Dataset excerpt:
[START]

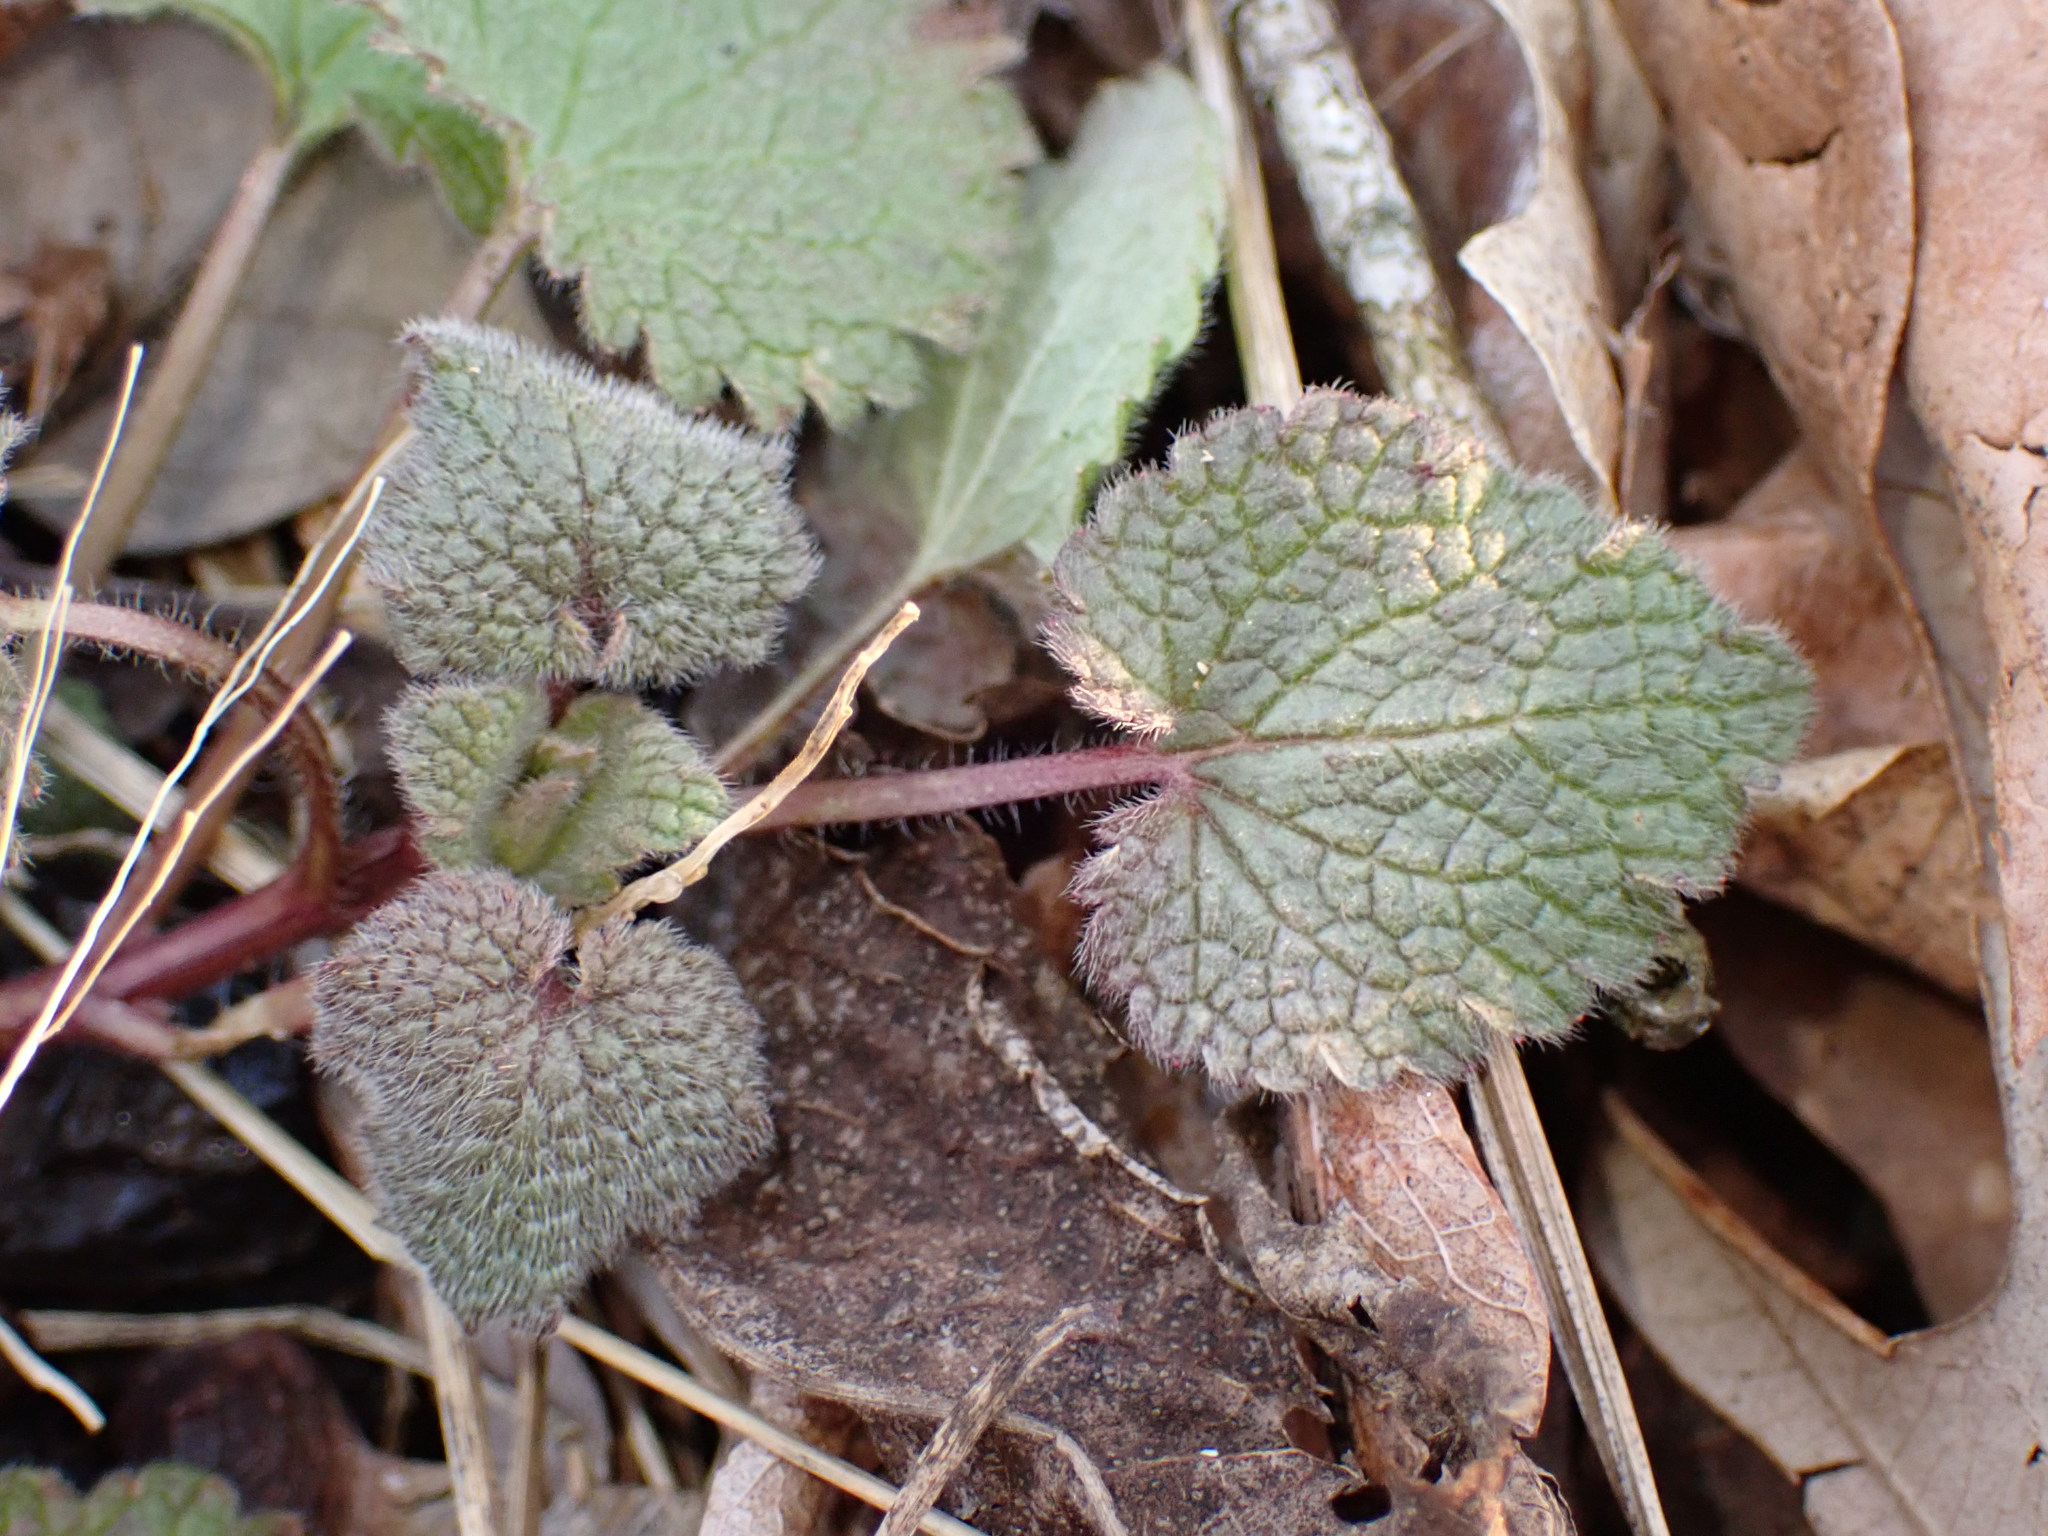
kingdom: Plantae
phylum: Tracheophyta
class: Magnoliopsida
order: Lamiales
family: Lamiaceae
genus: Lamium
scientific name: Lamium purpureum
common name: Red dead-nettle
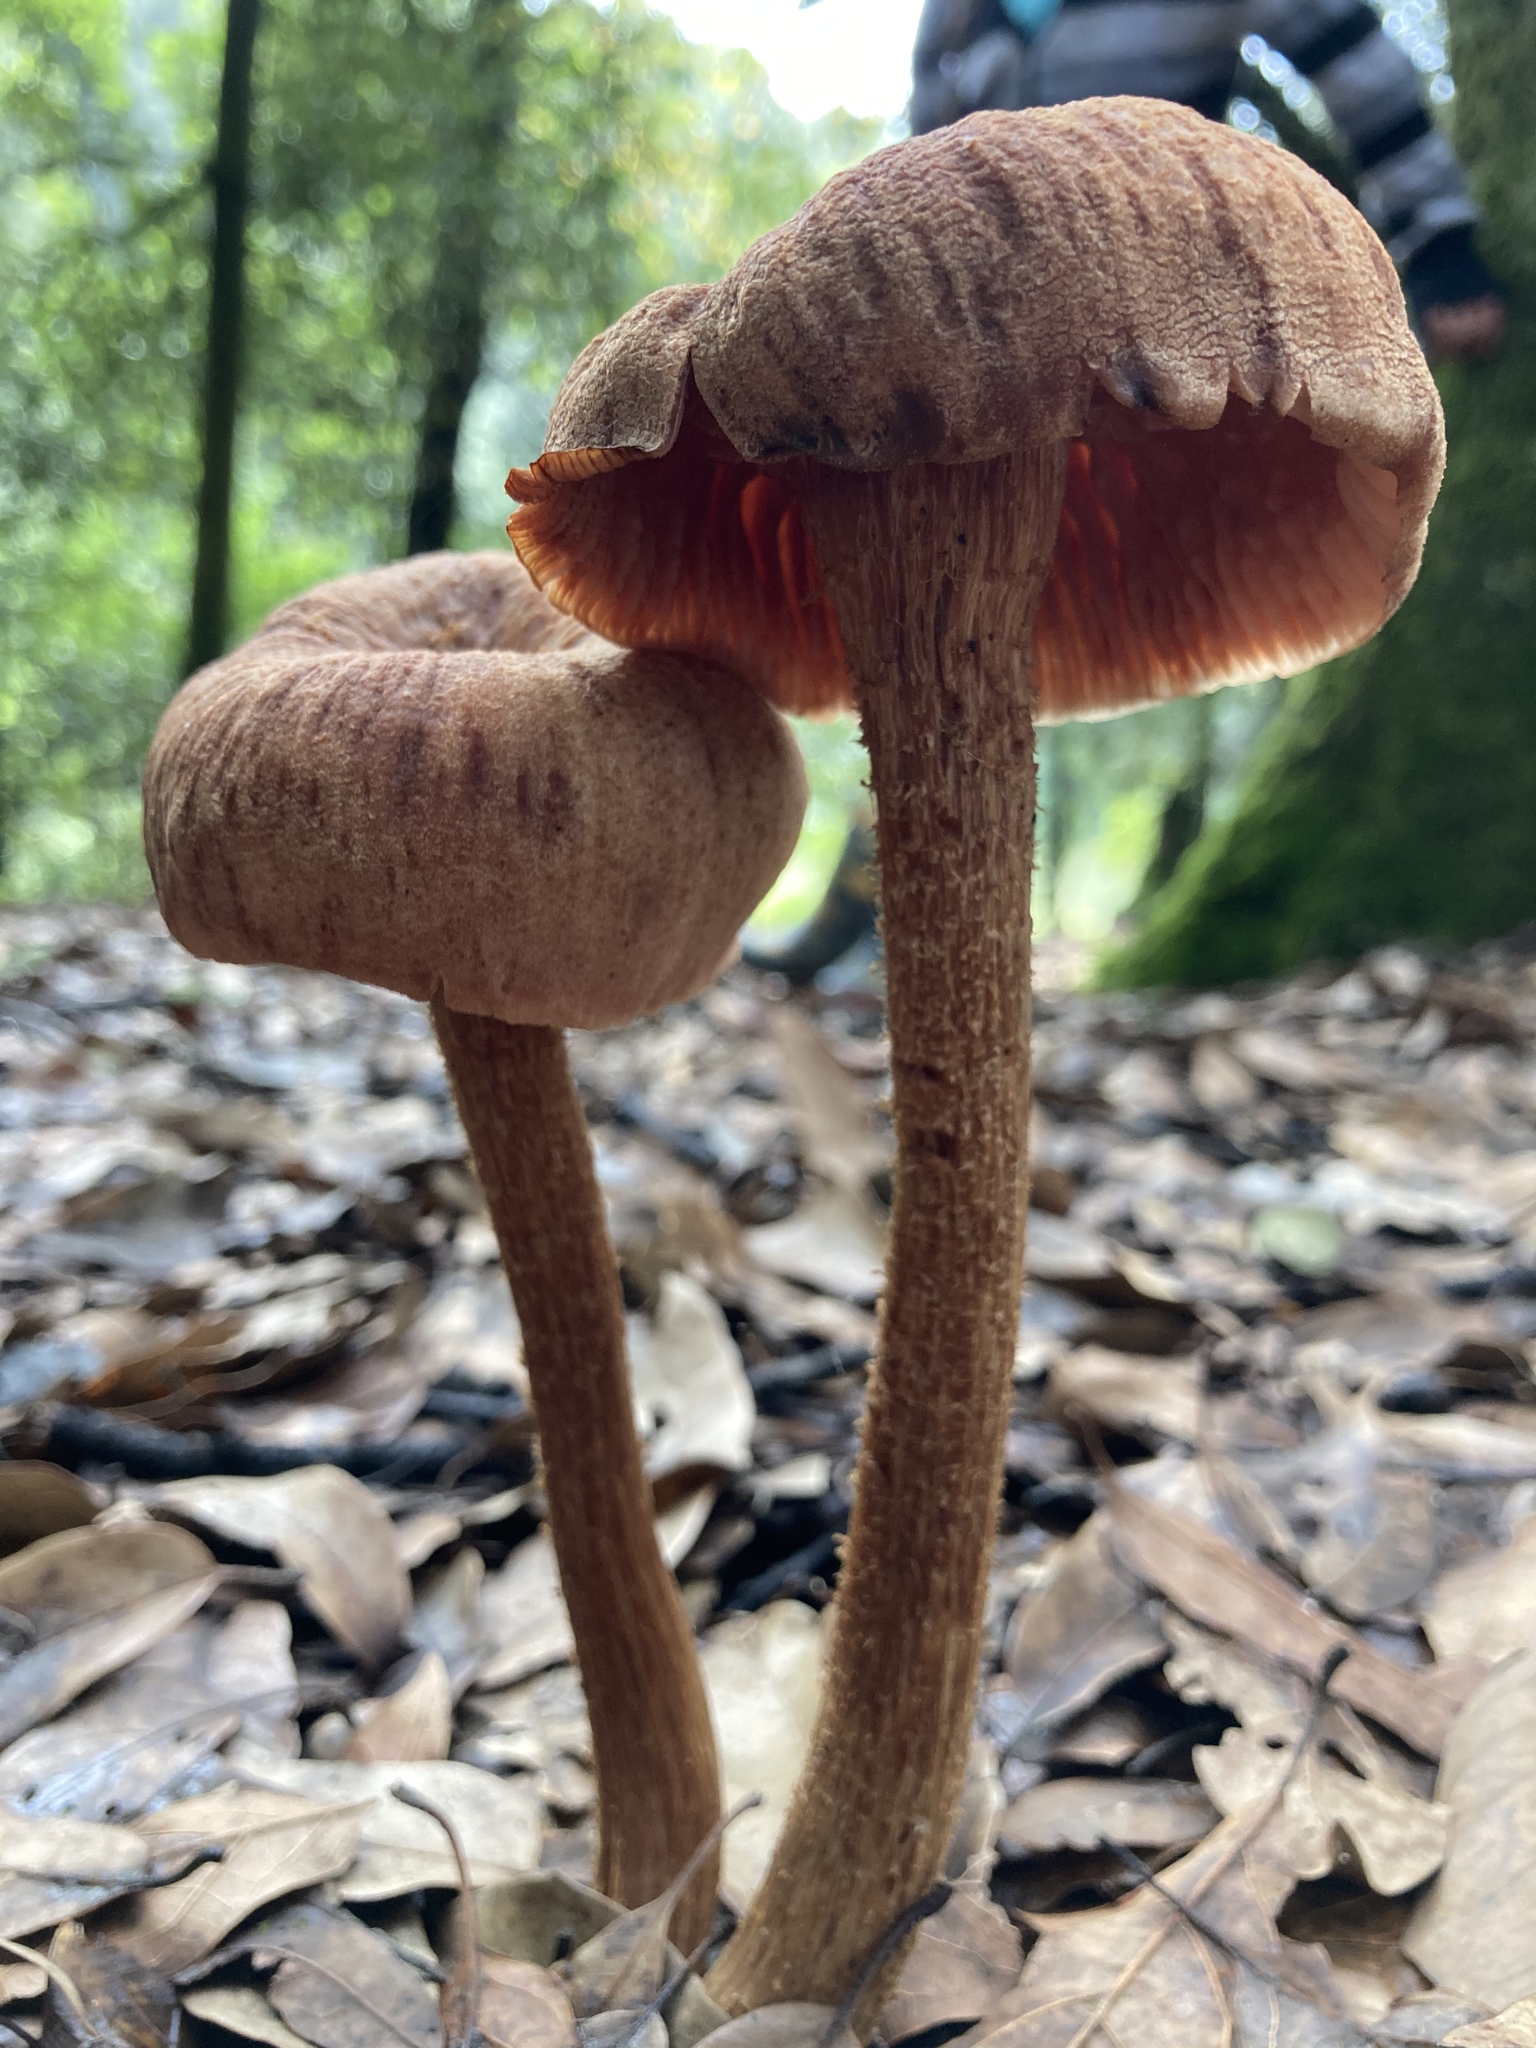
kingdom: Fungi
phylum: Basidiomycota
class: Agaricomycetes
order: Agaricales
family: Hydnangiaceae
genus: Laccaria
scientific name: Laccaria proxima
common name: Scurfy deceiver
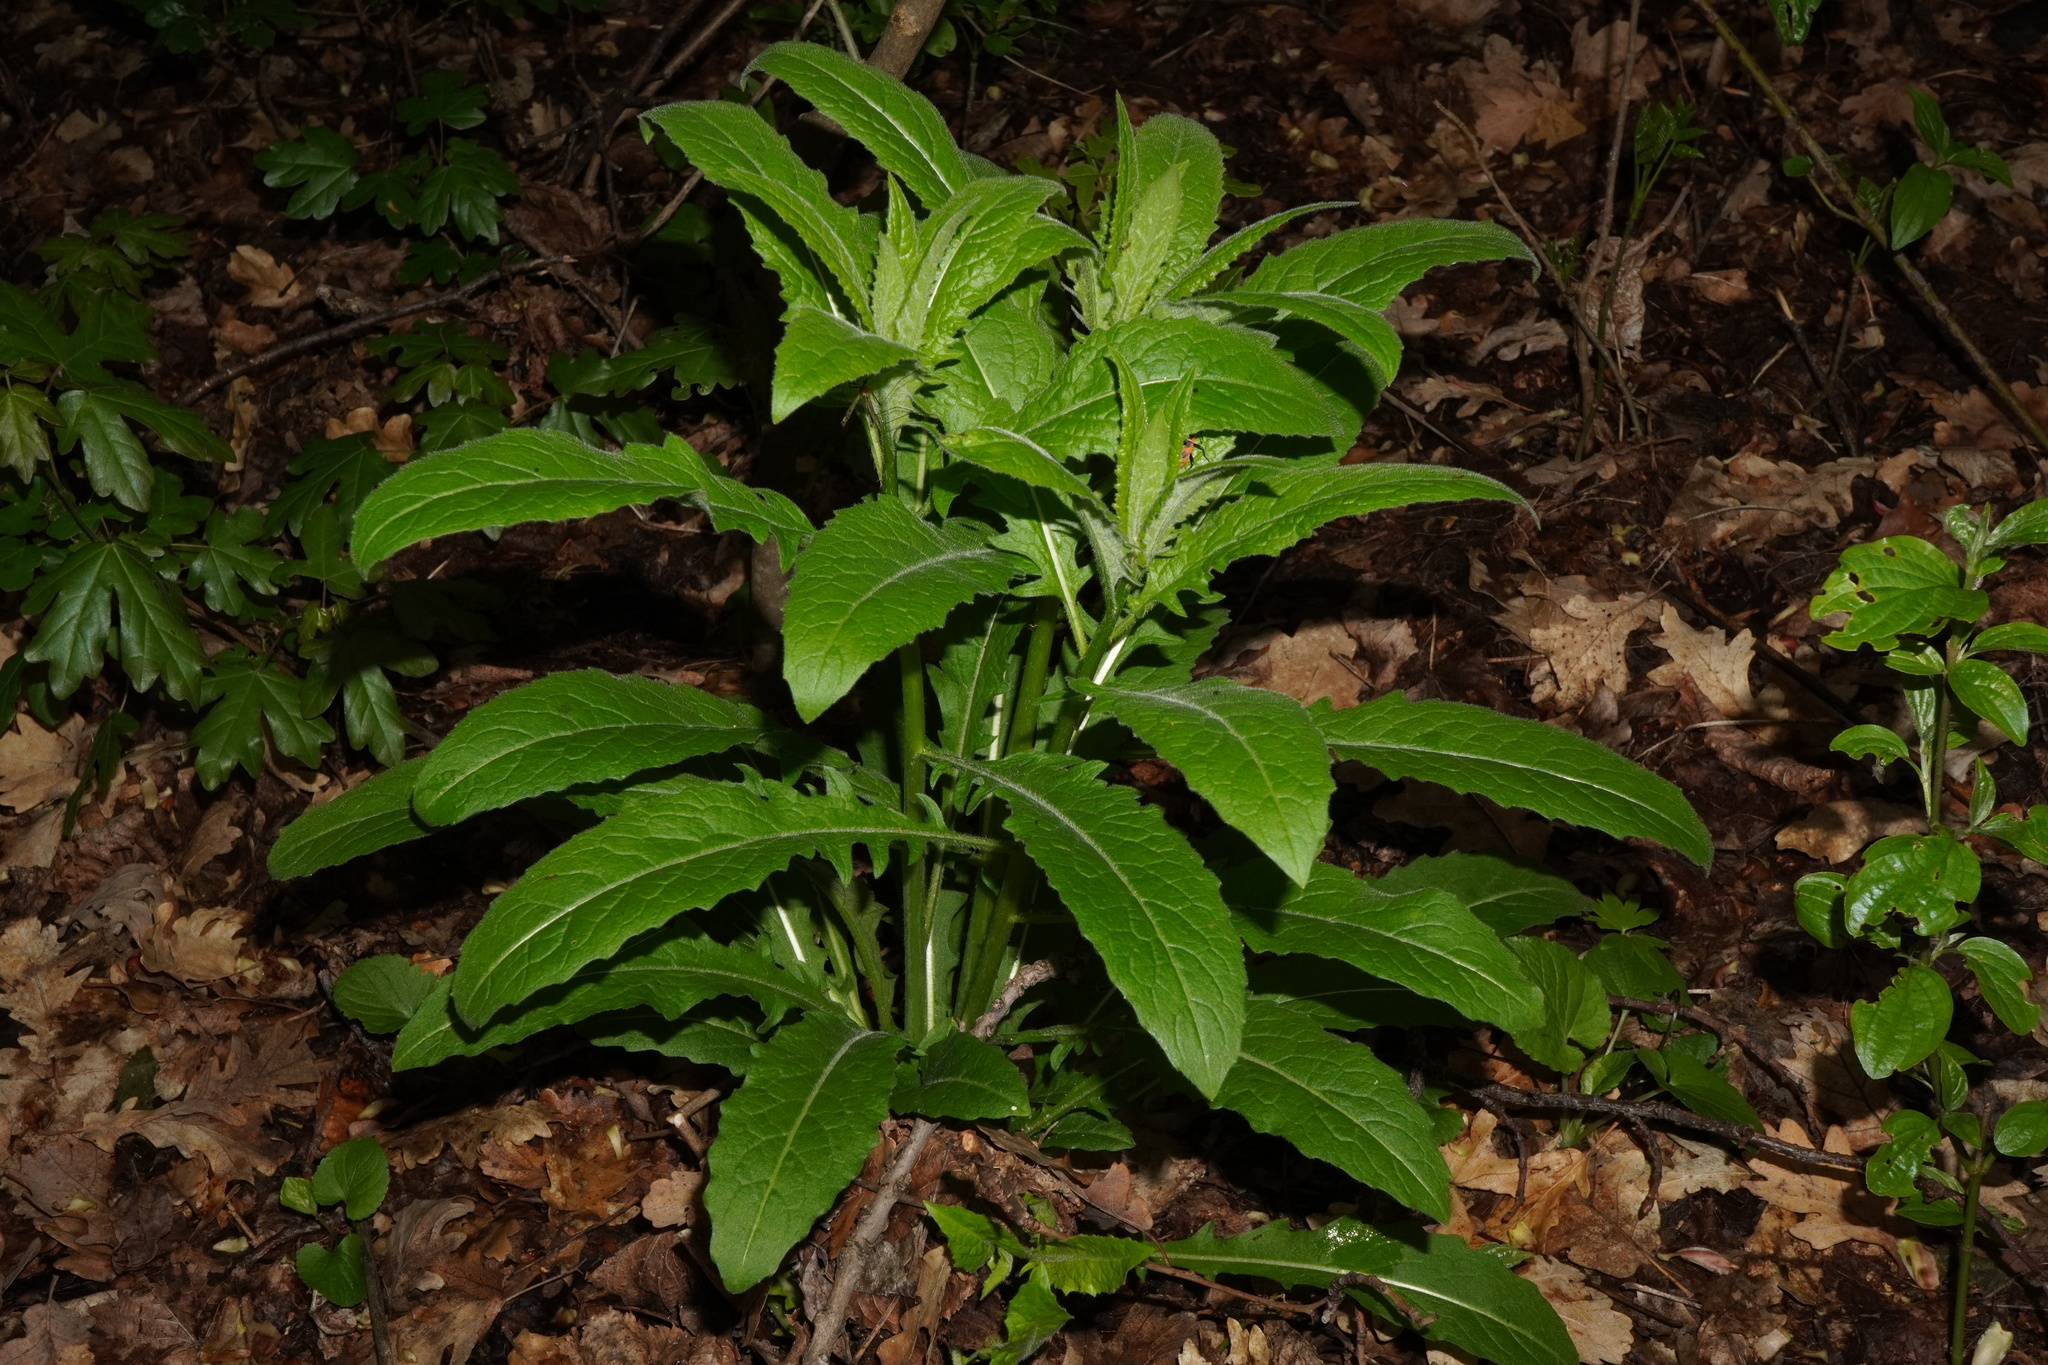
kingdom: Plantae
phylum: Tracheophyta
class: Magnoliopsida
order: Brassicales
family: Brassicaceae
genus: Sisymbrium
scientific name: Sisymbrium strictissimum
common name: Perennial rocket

[END]

Aim of the exercise: Output the lines of every entry above as a JSON list of strings, one string per line, without blank lines. Leave the pictures out.

Output of the task:
[
  "kingdom: Plantae",
  "phylum: Tracheophyta",
  "class: Magnoliopsida",
  "order: Lamiales",
  "family: Lamiaceae",
  "genus: Lamium",
  "scientific name: Lamium purpureum",
  "common name: Red dead-nettle",
  "kingdom: Fungi",
  "phylum: Basidiomycota",
  "class: Agaricomycetes",
  "order: Agaricales",
  "family: Hydnangiaceae",
  "genus: Laccaria",
  "scientific name: Laccaria proxima",
  "common name: Scurfy deceiver",
  "kingdom: Plantae",
  "phylum: Tracheophyta",
  "class: Magnoliopsida",
  "order: Brassicales",
  "family: Brassicaceae",
  "genus: Sisymbrium",
  "scientific name: Sisymbrium strictissimum",
  "common name: Perennial rocket"
]